No estoy alambicando
sobre el sexo de los ángeles o cosas parecidas. El momento, que estamos
viviendo en la Iglesia, es mucho más grave de lo que seguramente muchos
piensan. El problema de fondo del Vaticano II se repite. Y, de la misma manera
que sucedió entonces, la resistencia al cambio se hace fuerte, seguramente más
fuerte de lo que imaginamos.
El papa Francisco
quiere a toda costa una Iglesia que viva el Evangelio, cercana al sufrimiento
humano y dispuesta, ante todo, a remediar los dolores, humillaciones y
violencias que azotan sobre todo a los más débiles. Y es decisivo comprender que
Francisco quiere una Iglesia entregada a semejante tarea aun cuando para ello
sea necesario anteponer el logro de la felicidad de los que más sufren a
tradiciones, normas y rituales que, en definitiva, lo que consiguen es
tranquilizar conciencias satisfechas por sus “ortodoxias” y sus “observancias”.
Al decir esto, estamos
tocando el nudo del problema. Si las quince enfermedades, que Francisco explicó
y aplicó a los hombres de la Curia, en su discurso del pasado día 22, son la
expresión de lo que realmente ocurre en el Vaticano, se comprende perfectamente
que, en las oficinas de la Curia, abunden los funcionarios eclesiásticos (de
todos los rangos) que no pueden comprender el genuino carácter cristiano de los
dogmas y de las confesiones de fe.
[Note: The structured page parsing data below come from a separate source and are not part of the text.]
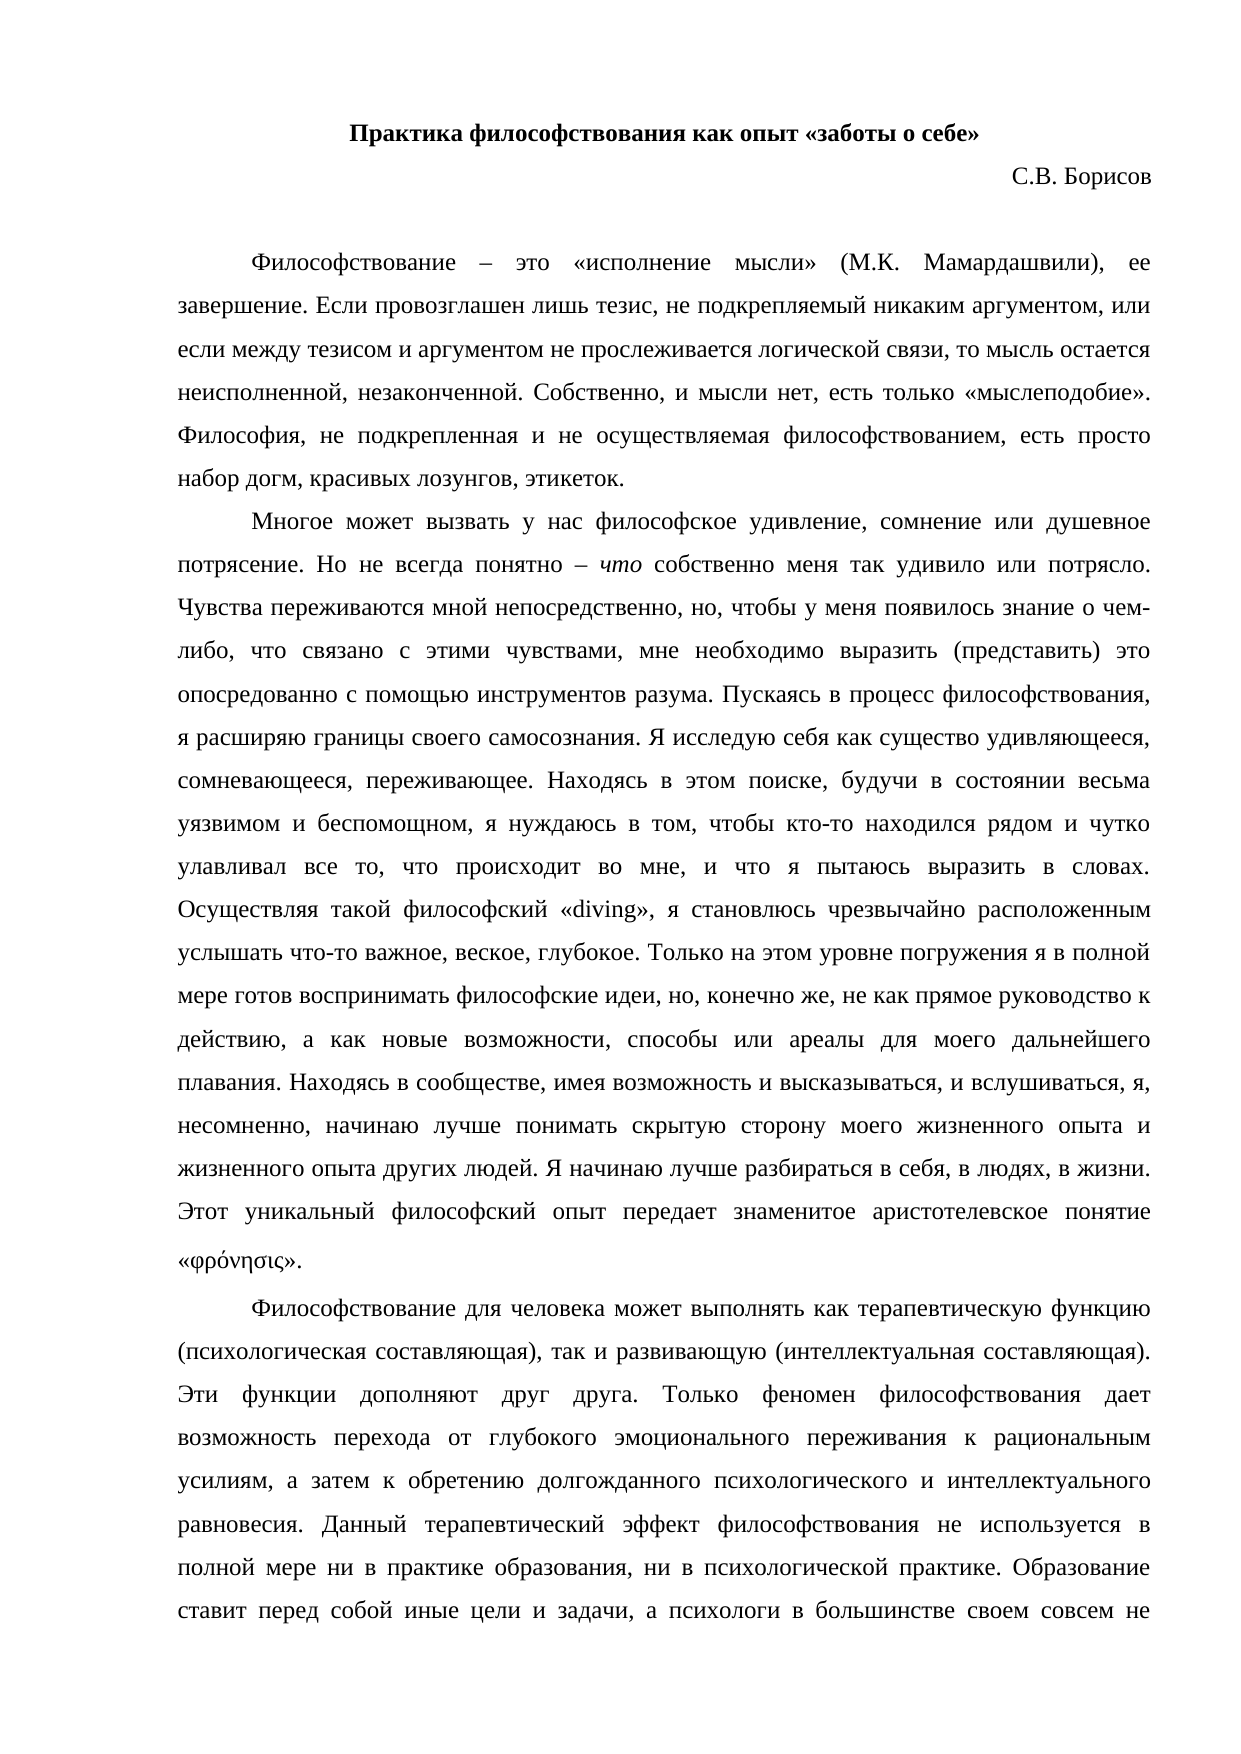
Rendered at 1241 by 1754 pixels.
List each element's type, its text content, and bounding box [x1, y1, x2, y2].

text Философствование – это «исполнение мысли» (М.К. Мамардашвили), ее завершение. Если провозглашен лишь тезис, не подкрепляемый никаким аргументом, или если между тезисом и аргументом не прослеживается логической связи, то мысль остается неисполненной, незаконченной. Собственно, и мысли нет, есть только «мыслеподобие». Философия, не подкрепленная и не осуществляемая философствованием, есть просто набор догм, красивых лозунгов, этикеток. [177, 247, 1152, 492]
text Многое может вызвать у нас философское удивление, сомнение или душевное потрясение. Но не всегда понятно – что собственно меня так удивило или потрясло. Чувства переживаются мной непосредственно, но, чтобы у меня появилось знание о чем-либо, что связано с этими чувствами, мне необходимо выразить (представить) это опосредованно с помощью инструментов разума. Пускаясь в процесс философствования, я расширяю границы своего самосознания. Я исследую себя как существо удивляющееся, сомневающееся, переживающее. Находясь в этом поиске, будучи в состоянии весьма уязвимом и беспомощном, я нуждаюсь в том, чтобы кто-то находился рядом и чутко улавливал все то, что происходит во мне, и что я пытаюсь выразить в словах. Осуществляя такой философский «diving», я становлюсь чрезвычайно расположенным услышать что-то важное, веское, глубокое. Только на этом уровне погружения я в полной мере готов воспринимать философские идеи, но, конечно же, не как прямое руководство к действию, а как новые возможности, способы или ареалы для моего дальнейшего плавания. Находясь в сообществе, имея возможность и высказываться, и вслушиваться, я, несомненно, начинаю лучше понимать скрытую сторону моего жизненного опыта и жизненного опыта других людей. Я начинаю лучше разбираться в себя, в людях, в жизни. Этот уникальный философский опыт передает знаменитое аристотелевское понятие «φρόνησις». [177, 506, 1152, 1276]
text С.В. Борисов [177, 161, 1152, 190]
text Практика философствования как опыт «заботы о себе» [177, 118, 1152, 147]
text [177, 1293, 1152, 1624]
Porque se trata de personas que, en las
dignidades, cargos y privilegios alcanzados, se han situado en un status que,
si quieren mantenerlo, por eso mismo no pueden comprender que “el genuino
carácter cristiano de los dogmas de fe está en la peligrosidad crítica y liberadora,
y al mismo tiempo redentora, con la que actualizan el mensaje” de Jesús, de
forma que “los hombres se asusten de él y, no obstante, se vean avasallados por
su fuerza” (J. B. Metz; cf. D. Bonhoeffer).
Así las cosas, yo
entiendo perfectamente que estemos ante un nuevo y desesperado intento de
restauracionismo preconciliar. Como entiendo igualmente que mucha gente piense
en el papa Francisco como un hombre amenazado. Tan amenazado como la unidad de
la Iglesia. Y, por tanto, el futuro de esta Iglesia a la que queremos de
verdad. Una Iglesia en la que no pretendemos ser más papistas que el papa. Y en
la que siempre, y en cualquier caso, aceptamos al sucesor de Pedro, coincida o
no coincida con nuestros puntos de vista.